Elevated TSH frequently accompanies adrenal hypofunction.In frank adrenal insufficiency with hypothyroidism, treatment of the thyroid alone may result in an adrenal crisis. Thus, evaluation of thyroid function is indicated in the adrenal fatigue patient (as is the evaluation of adrenal function in the hypothyroid patient.) Dysinsulinemia is also seen in adrenal insufficiency's which suggests that dysinsulinemia may also be present in adrenal fatigue.These latter two findings may have been associated with TJ's tendency to gain, rather than lose, weight, which is a more common sign of frank cortisol deficiency.
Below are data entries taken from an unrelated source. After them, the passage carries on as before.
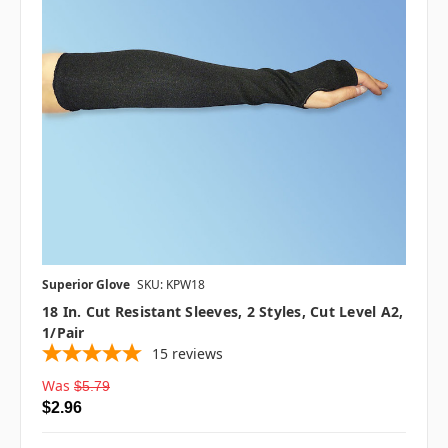
Superior Glove
SKU: KPW18
18 In. Cut Resistant Sleeves, 2 Styles, Cut Level A2,
1/pair
15
reviews
Was
$5.79
$2.96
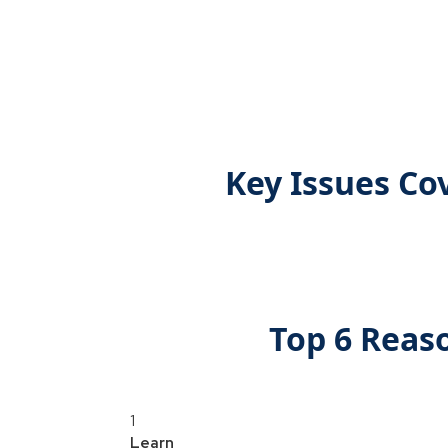
Key Issues Co
Top 6 Reas
1
Learn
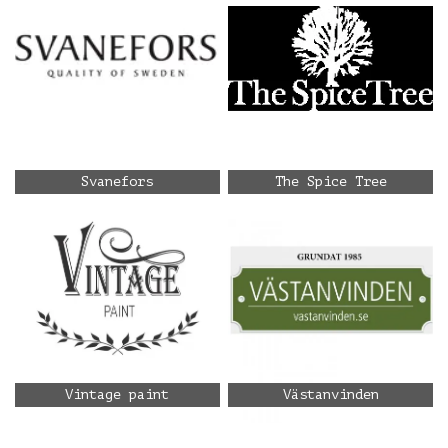
Svanefors
The Spice Tree
Vintage paint
Västanvinden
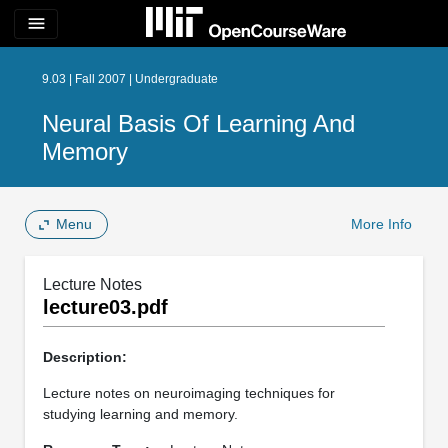
menu
9.03 | Fall 2007 | Undergraduate
Neural Basis Of Learning And
Memory
Menu
More Info
Lecture Notes
lecture03.pdf
Description:
Lecture notes on neuroimaging techniques for
studying learning and memory.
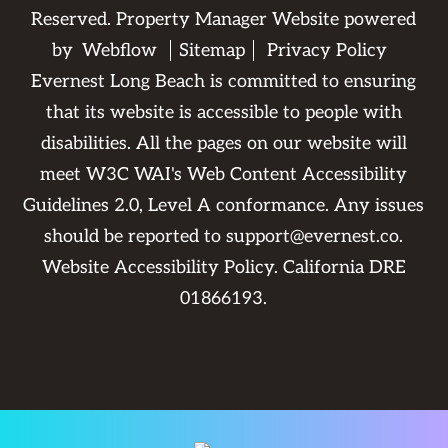
Reserved. Property Manager Website powered
by
Webflow
Sitemap
Privacy Policy
Evernest Long Beach is committed to ensuring
that its website is accessible to people with
disabilities. All the pages on our website will
meet W3C WAI's Web Content Accessibility
Guidelines 2.0, Level A conformance. Any issues
should be reported to
support@evernest.co
.
Website Accessibility Policy
. California DRE
01866193.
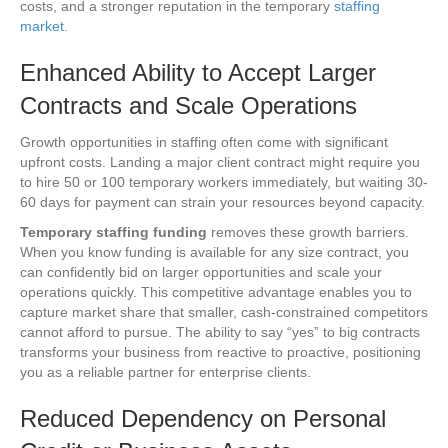
costs, and a stronger reputation in the temporary
staffing
market
.
Enhanced Ability to Accept Larger
Contracts and Scale Operations
Growth opportunities in staffing often come with significant
upfront costs. Landing a major client contract might require you
to hire 50 or 100 temporary workers immediately, but waiting 30-
60 days for payment can strain your resources beyond capacity.
Temporary staffing funding
removes these growth barriers.
When you know funding is available for any size contract, you
can confidently bid on larger opportunities and scale your
operations quickly. This competitive advantage enables you to
capture market share that smaller, cash-constrained competitors
cannot afford to pursue. The ability to say “yes” to big contracts
transforms your business from reactive to proactive, positioning
you as a reliable partner for enterprise clients.
Reduced Dependency on Personal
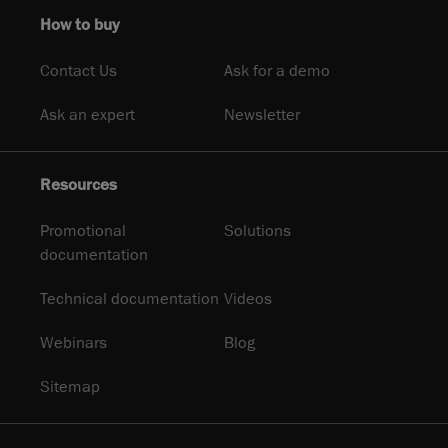
How to buy
Contact Us
Ask for a demo
Ask an expert
Newsletter
Resources
Promotional
Solutions
documentation
Technical documentation
Videos
Webinars
Blog
Sitemap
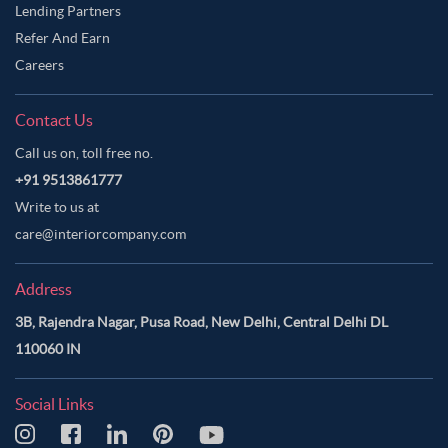
Lending Partners
Refer And Earn
Careers
Contact Us
Call us on, toll free no.
+91 9513861777
Write to us at
care@interiorcompany.com
Address
3B, Rajendra Nagar, Pusa Road, New Delhi, Central Delhi DL
110060 IN
Social Links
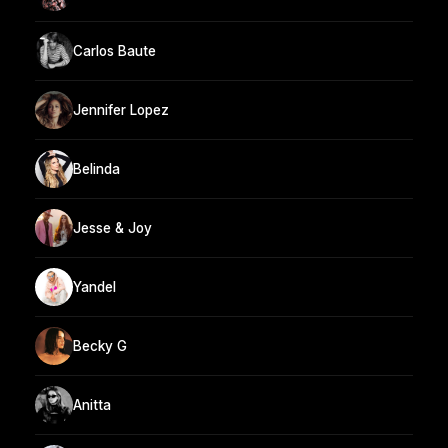
Carlos Baute
Jennifer Lopez
Belinda
Jesse & Joy
Yandel
Becky G
Anitta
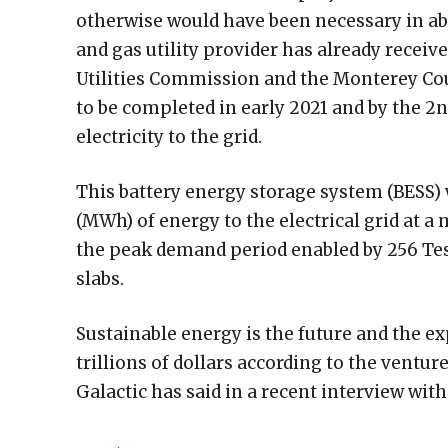
otherwise would have been necessary in ab
and gas utility provider has already receiv
Utilities Commission and the Monterey Co
to be completed in early 2021 and by the 2
electricity to the grid.
This battery energy storage system (BESS)
(MWh) of energy to the electrical grid at 
the peak demand period enabled by 256 Tes
slabs.
Sustainable energy is the future and the ex
trillions of dollars according to the ventur
Galactic has said in a recent interview wi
There are a number of possible reasons for the difficulty in accepting adrenal fatigue as a valid, measurable condition. First, the multiplicity of potential symptoms (Table 1), can make the diagnosis difficult. Also, objective diagnosis requires multiple measurements to capture perturbations in circadian cortisol. Since blood remains the gold-standard specimen, divided specimen collection is less likely to occur in routine clinical practice. Furthermore, since ranges set for blood cortisol are designed to capture frank deficiency excess states, subclinical deficiency may be missed. Saliva, while long-used in integrative circles, is a relative newcomer among specimen types. Although not frequently tested by conventional doctors, salivary cortisol is easily collected over time, at multiple points, allowing the results of its assay to capture subtle perturbations in circadian cortisol dysregulation. It has been reported that circadian assessments of cortisol using saliva and serum were shown to be correlated. In our experience, salivary cortisol reference ranges that include quintile rankings (a frequent tool used in research to sort data) have more subtle interpretive power. With greater acceptance of salivary cortisol testing, formal recognition of adrenal fatigue as a clinical entity may develop.
Fatigue and stress are common complaints, and they play a role in the majority of primary care visits. Far too often, however, the cause of the fatigue is never found. Perhaps as a result, more than half of all fatigue patients fail to return for follow-up visits, which may contribute to the high incidence of unfavorable outcomes found in this population.
The cluster of symptoms experienced by TJ is a common finding in any clinical practice. Without recognition of adrenal fatigue as a legitimate clinical complaint, TJ would have been one of the patients for whom no diagnosis was found. Fortunately, her clinician recognized her presentation as chronic stress-induced adrenal fatigue, and she performed the appropriate evaluations. TJ responded very favorably to a treatment program directed at supporting adrenal function and stress reduction; it was safe, straightforward and relatively easy to implement.